With text messaging, the regulations are constantly changing, and that is something we keep a pulse on. We also focus on how we style our messages. We try to make it seem very personal.

It is very important for us to provide value when we send these messages. Because they can be intrusive. You can ignore an email pretty easily, but a text message – you can’t really not see it assuming it makes it to your phone.

So, we want to be sure we are providing value. We want to give families something they need, so our messages will be welcome. We want them to be delighted that they receive something that they were not expecting.
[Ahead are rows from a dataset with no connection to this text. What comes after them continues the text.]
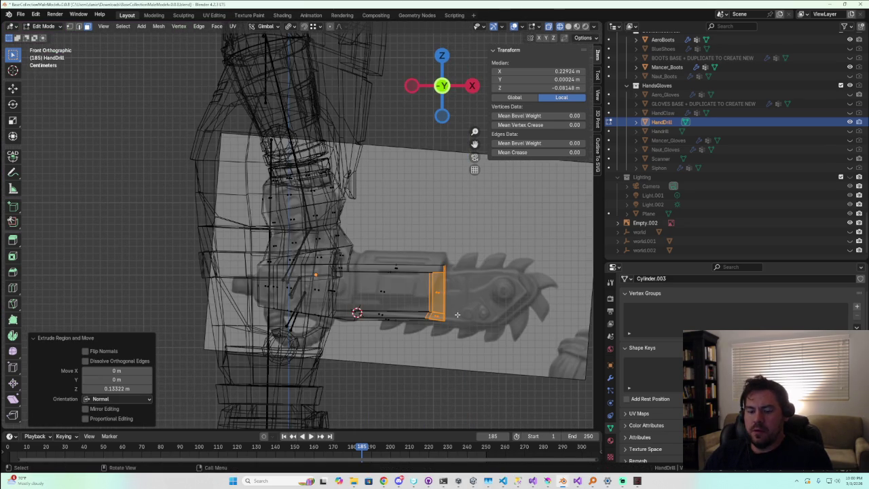
Slightly enlarge the barrel's end ring and nudge it vertically
key(s)
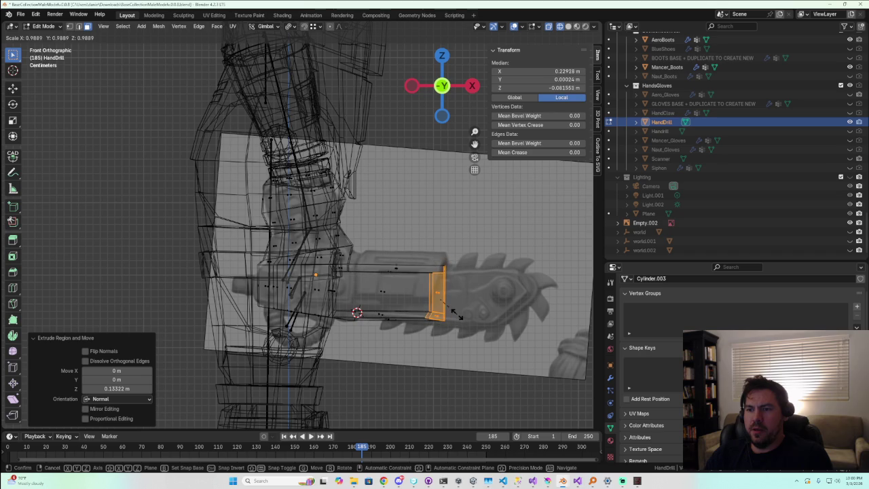
click(455, 316)
key(g)
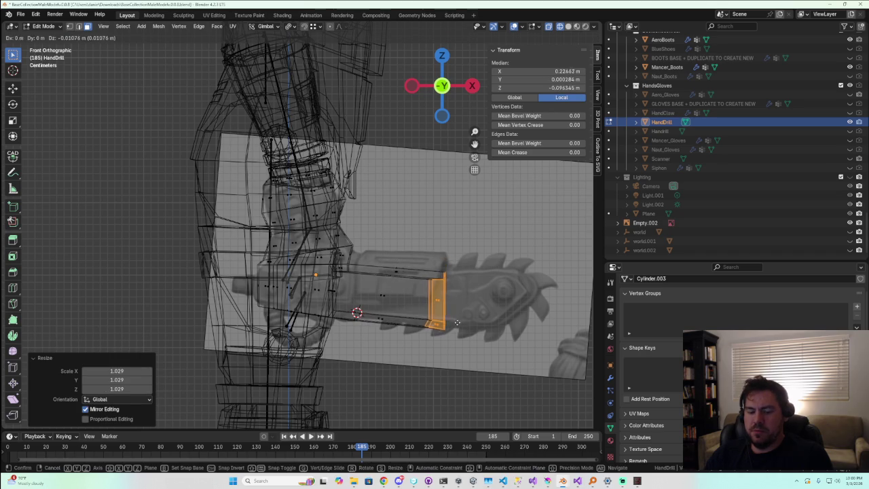
key(z)
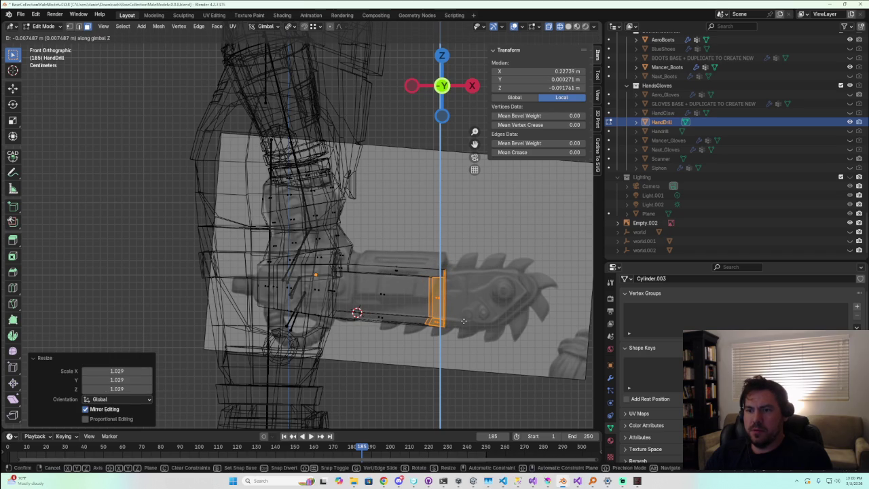
click(464, 320)
Add another barrel section, enlarging and repositioning its end ring
key(g)
key(z)
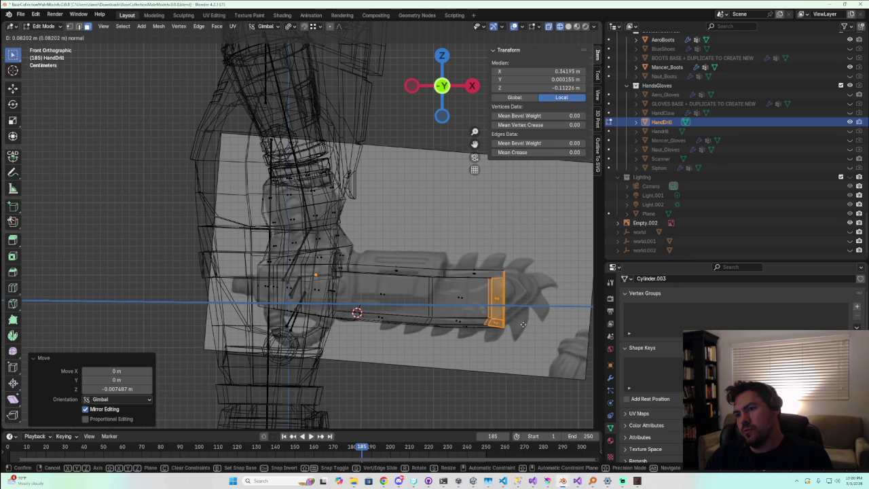
click(514, 322)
I’d add that our philosophy is that while asking, “let us know if there is anything we can do for you” is a well-intended question, it inadvertently shifts the burden on the bereaved to ask for help, which we don’t really want to do. So, instead of asking if there is anything we can do, we want to do something and make sure they see it. The text message is a great way to do that.

So, how many text messages have you sent out through Everything After?

We have sent out hundreds of thousands of text messages since we started. Lots of people are receiving messages and appreciating them. But we would recommend you not send out more than two or three messages per person. Make sure they are powerful and helpful messages. And no matter how helpful they are, at a certain point, they can be too much. So, our standard is to send out two or three messages per person. If you are trying to send a message to share a resource related to post-death logistics, that message needs to come relatively soon. The timing of a message revolving around grief support varies.

When should you stop sending texts?

There is not a lot of reason to message someone more than a year after. Most of the relevant conversations will take place in that first year. You might want to provide support on the birthday of the deceased, so you can reach out during that time. The last touchpoint that makes sense to me is the one-year anniversary of their loss.

Do you have any final thoughts?

I would just reiterate that our purpose is to try to help funeral homes and families through life’s most difficult moments. A key word for us is helpful. We want to be as helpful as we can on behalf of the funeral home.